Data for this task »
=== Section Start ===

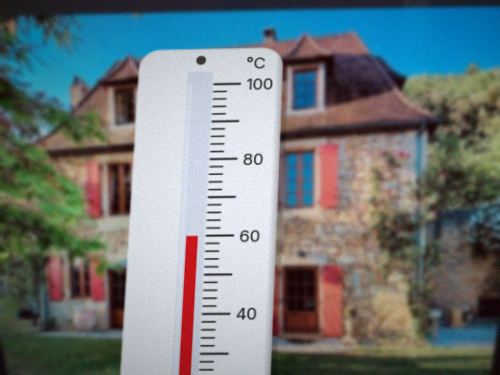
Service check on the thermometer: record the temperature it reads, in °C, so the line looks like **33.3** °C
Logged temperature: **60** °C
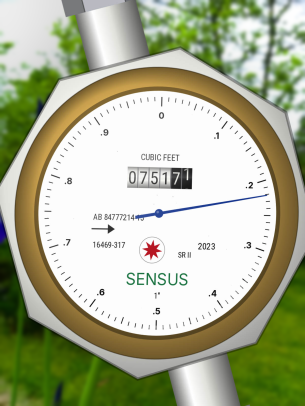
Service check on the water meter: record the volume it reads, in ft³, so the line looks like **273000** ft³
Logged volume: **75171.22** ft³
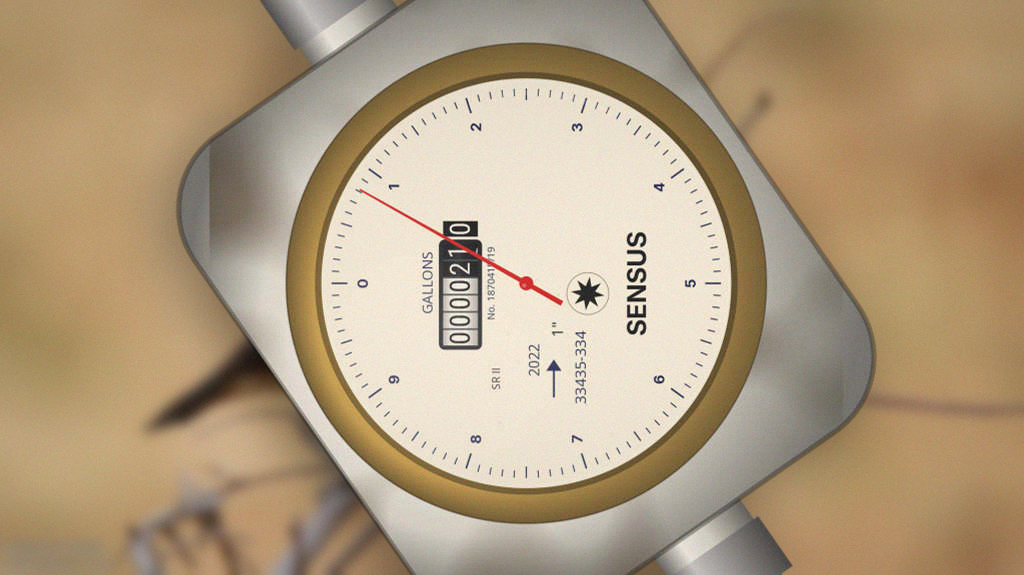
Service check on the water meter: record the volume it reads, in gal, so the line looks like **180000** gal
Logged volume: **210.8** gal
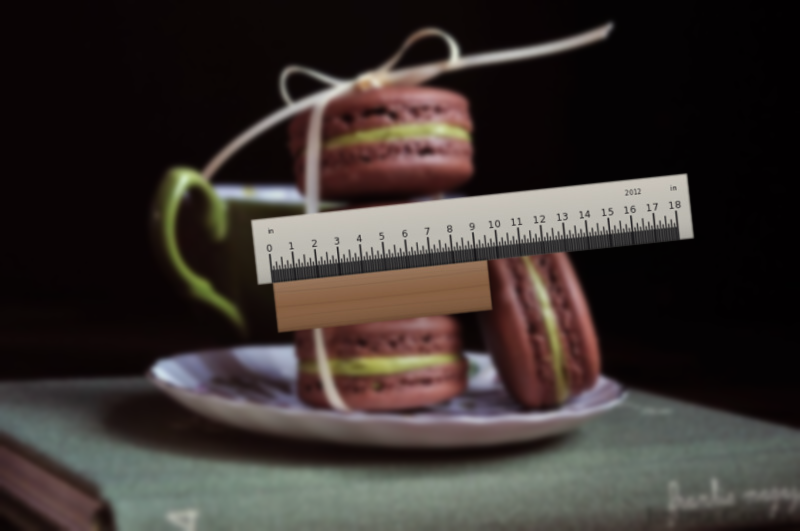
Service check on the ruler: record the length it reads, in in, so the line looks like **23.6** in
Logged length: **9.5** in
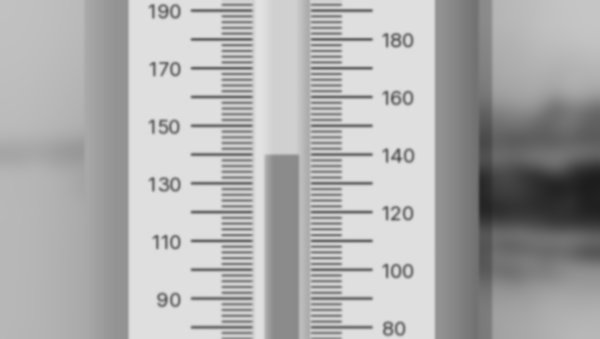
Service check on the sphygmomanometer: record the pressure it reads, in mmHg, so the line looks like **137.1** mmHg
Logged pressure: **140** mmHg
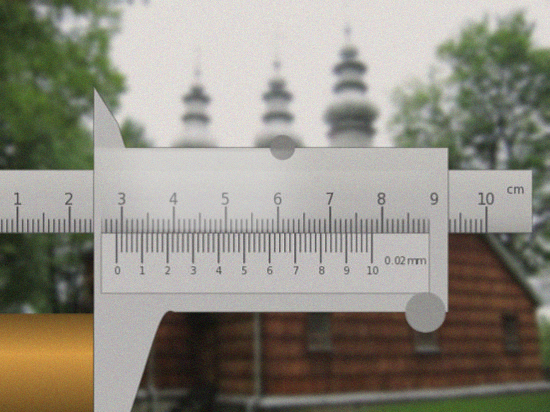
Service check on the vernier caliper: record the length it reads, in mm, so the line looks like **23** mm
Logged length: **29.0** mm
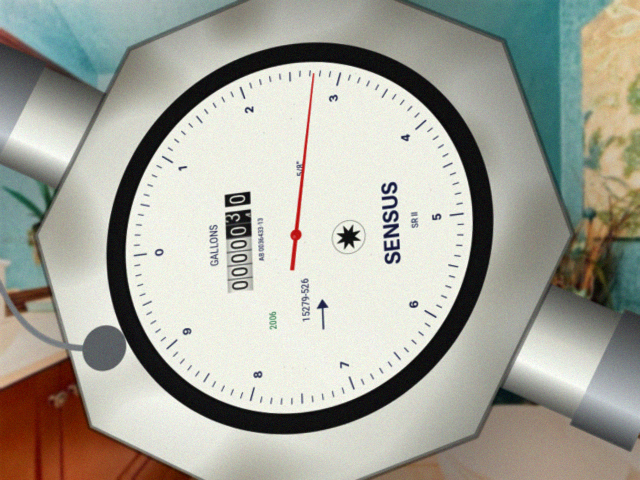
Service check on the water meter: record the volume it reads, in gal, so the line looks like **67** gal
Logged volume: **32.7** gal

=== Section End ===
=== Section Start ===

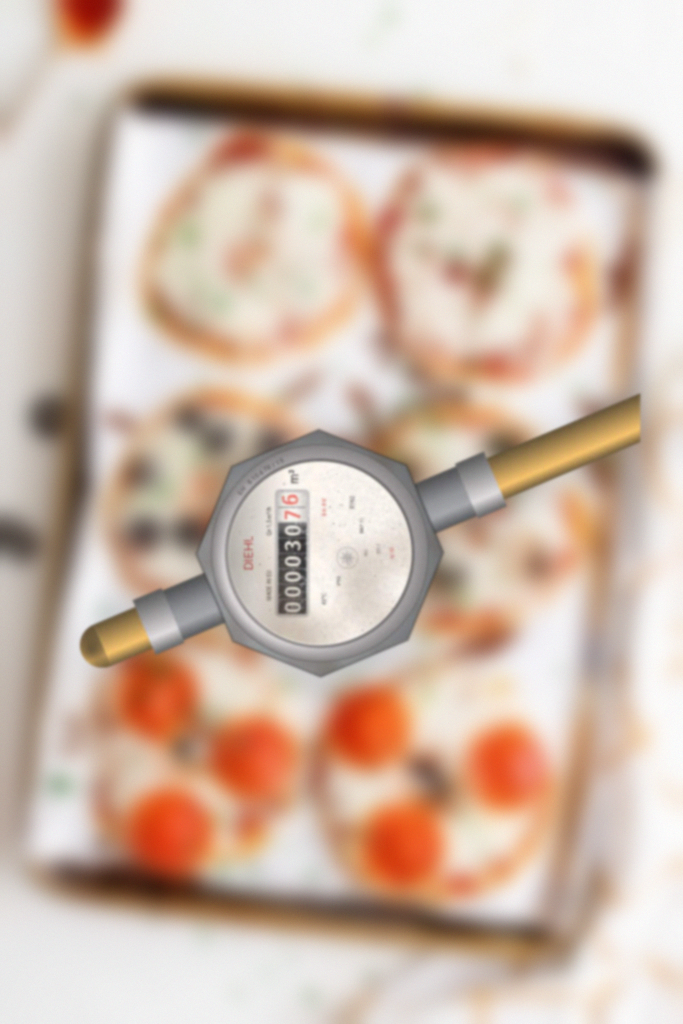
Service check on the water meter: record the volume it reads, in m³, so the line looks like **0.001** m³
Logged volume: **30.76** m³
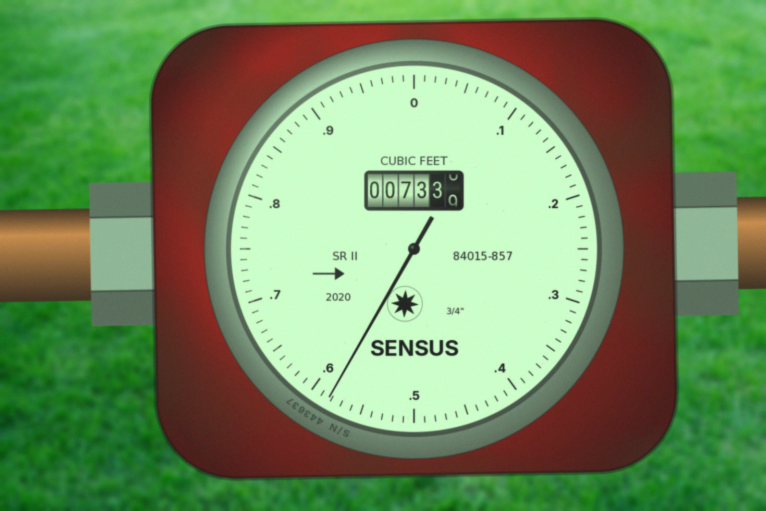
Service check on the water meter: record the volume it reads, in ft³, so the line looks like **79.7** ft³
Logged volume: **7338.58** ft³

=== Section End ===

Work instruction »
Copy the listing above word for word, from the line with "Service check on the ruler: record" to the line with "Logged length: **9.5** in".

Solution to the problem »
Service check on the ruler: record the length it reads, in in, so the line looks like **23.6** in
Logged length: **9.5** in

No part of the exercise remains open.